> RECORDS PROVIDED:
[Start of section]
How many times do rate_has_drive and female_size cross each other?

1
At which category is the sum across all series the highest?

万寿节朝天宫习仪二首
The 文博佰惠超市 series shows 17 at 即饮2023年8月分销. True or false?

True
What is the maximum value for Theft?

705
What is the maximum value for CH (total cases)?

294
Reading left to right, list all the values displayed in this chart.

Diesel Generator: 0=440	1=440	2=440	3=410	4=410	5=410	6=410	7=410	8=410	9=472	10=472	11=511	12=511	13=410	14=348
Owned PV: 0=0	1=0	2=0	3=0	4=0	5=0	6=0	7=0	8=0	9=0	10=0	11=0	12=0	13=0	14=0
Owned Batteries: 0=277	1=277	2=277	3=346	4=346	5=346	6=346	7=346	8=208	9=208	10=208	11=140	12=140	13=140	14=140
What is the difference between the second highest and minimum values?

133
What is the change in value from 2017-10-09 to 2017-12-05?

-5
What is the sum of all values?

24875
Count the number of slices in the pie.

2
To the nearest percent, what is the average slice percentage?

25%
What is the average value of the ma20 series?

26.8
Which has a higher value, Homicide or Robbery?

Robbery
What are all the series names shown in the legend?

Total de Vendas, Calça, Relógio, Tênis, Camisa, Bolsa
[End of section]
> TASK TO CARRY OUT: Pull out each line of the rows above that contains the string "values".

> TASK RESPONSE:
Reading left to right, list all the values displayed in this chart.
What is the difference between the second highest and minimum values?
What is the sum of all values?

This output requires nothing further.